→ **EXERCISE AIM**:
Below are records; work out how many of their lines hold the string "activité" and give that number alone.

[Page images and extracted text]
=-=-=

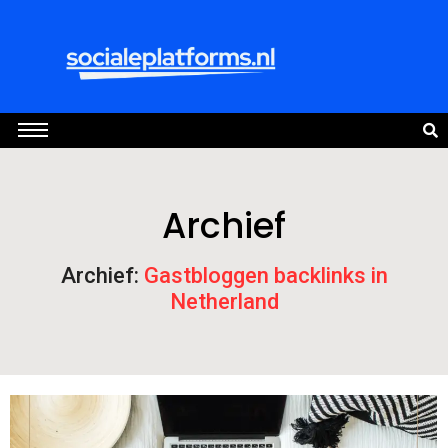
Archief
Archief:
Gastbloggen backlinks in
Netherland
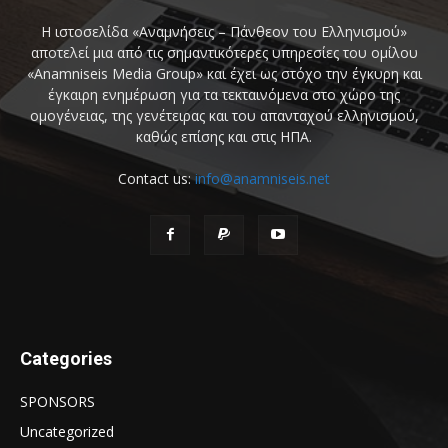
Η ιστοσελίδα «Αναμνήσεις – Πάνθεον του Ελληνισμού»
αποτελεί μια από τις σημαντικότερες υπηρεσίες του ομίλου
«Anamniseis Media Group» και έχει ως στόχο την έγκυρη και
έγκαιρη ενημέρωση για τα τεκταινόμενα στο χώρο της
ομογένειας, της γενέτειρας και του απανταχού ελληνισμού,
καθώς επίσης και στις ΗΠΑ.
Contact us:
info@anamniseis.net
Categories
SPONSORS
Uncategorized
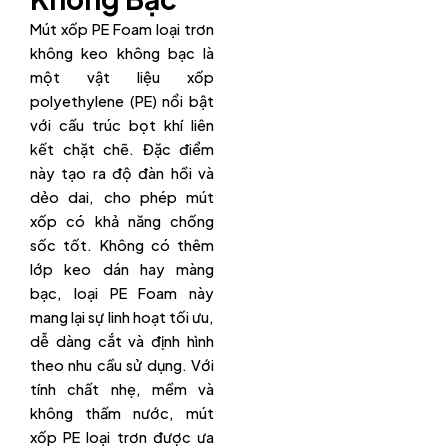
Mút xốp PE Foam loại trơn
không keo không bạc là
một vật liệu xốp
polyethylene (PE) nổi bật
với cấu trúc bọt khí liên
kết chặt chẽ. Đặc điểm
này tạo ra độ đàn hồi và
dẻo dai, cho phép mút
xốp có khả năng chống
sốc tốt. Không có thêm
lớp keo dán hay màng
bạc, loại PE Foam này
mang lại sự linh hoạt tối ưu,
dễ dàng cắt và định hình
theo nhu cầu sử dụng. Với
tính chất nhẹ, mềm và
không thấm nước, mút
xốp PE loại trơn được ưa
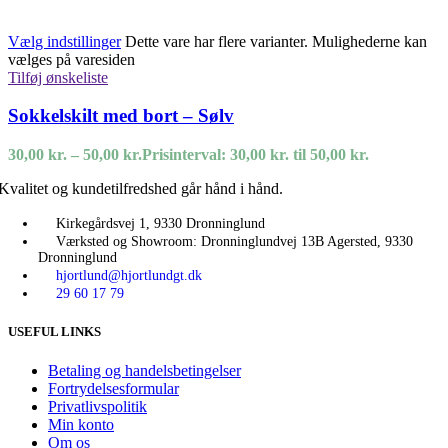
Vælg indstillinger
Dette vare har flere varianter. Mulighederne kan
vælges på varesiden
Tilføj ønskeliste
Sokkelskilt med bort – Sølv
30,00
kr.
–
50,00
kr.
Prisinterval: 30,00 kr. til 50,00 kr.
Kvalitet og kundetilfredshed går hånd i hånd.
Kirkegårdsvej 1, 9330 Dronninglund
Værksted og Showroom: Dronninglundvej 13B Agersted, 9330
Dronninglund
hjortlund@hjortlundgt.dk
29 60 17 79
USEFUL LINKS
Betaling og handelsbetingelser
Fortrydelsesformular
Privatlivspolitik
Min konto
Om os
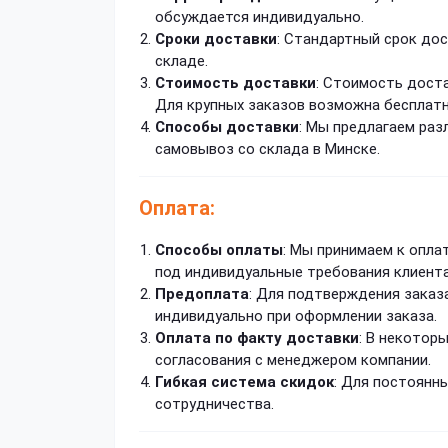
обсуждается индивидуально.
Сроки доставки
: Стандартный срок дос
складе.
Стоимость доставки
: Стоимость доста
Для крупных заказов возможна бесплатн
Способы доставки
: Мы предлагаем раз
самовывоз со склада в Минске.
Оплата:
Способы оплаты
: Мы принимаем к опла
под индивидуальные требования клиента
Предоплата
: Для подтверждения заказ
индивидуально при оформлении заказа.
Оплата по факту доставки
: В некотор
согласования с менеджером компании.
Гибкая система скидок
: Для постоянн
сотрудничества.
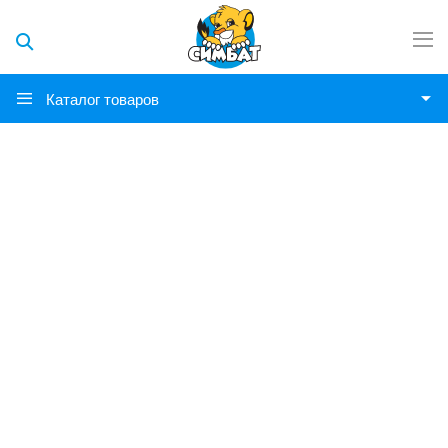
Каталог товаров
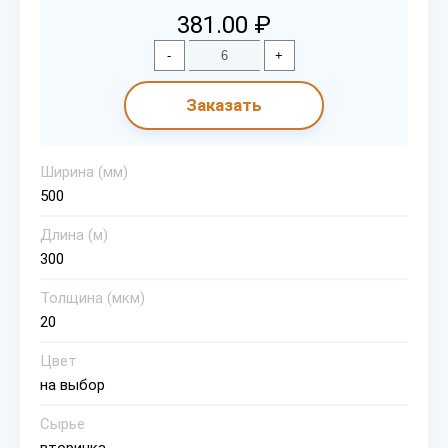
381.00 ₽
-
+
Заказать
Ширина (мм)
500
Длина (м)
300
Толщина (мкм)
20
Цвет
на выбор
Сырье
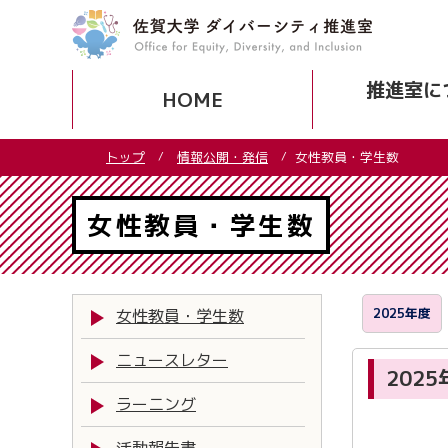
推進室に
HOME
コ
トップ
情報公開・発信
女性教員・学生数
ン
テ
ン
女性教員・学生数
ツ
へ
ス
キ
2025年度
女性教員・学生数
ッ
プ
ニュースレター
202
ラーニング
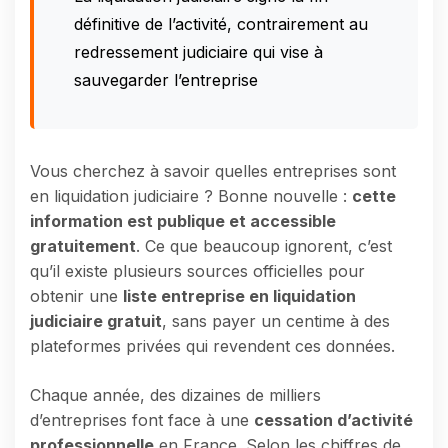
définitive de l’activité, contrairement au
redressement judiciaire qui vise à
sauvegarder l’entreprise
Vous cherchez à savoir quelles entreprises sont
en liquidation judiciaire ? Bonne nouvelle :
cette
information est publique et accessible
gratuitement
. Ce que beaucoup ignorent, c’est
qu’il existe plusieurs sources officielles pour
obtenir une
liste entreprise en liquidation
judiciaire gratuit
, sans payer un centime à des
plateformes privées qui revendent ces données.
Chaque année, des dizaines de milliers
d’entreprises font face à une
cessation d’activité
professionnelle
en France. Selon les chiffres de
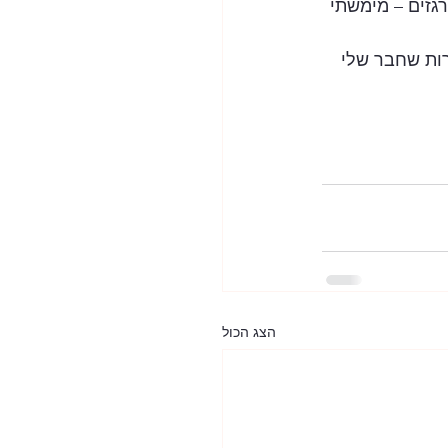
זים – מימשתי 
ות שחבר שלי 
הצג הכול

=-=-=

→ **SOLUTION TO THE PROBLEM**:
2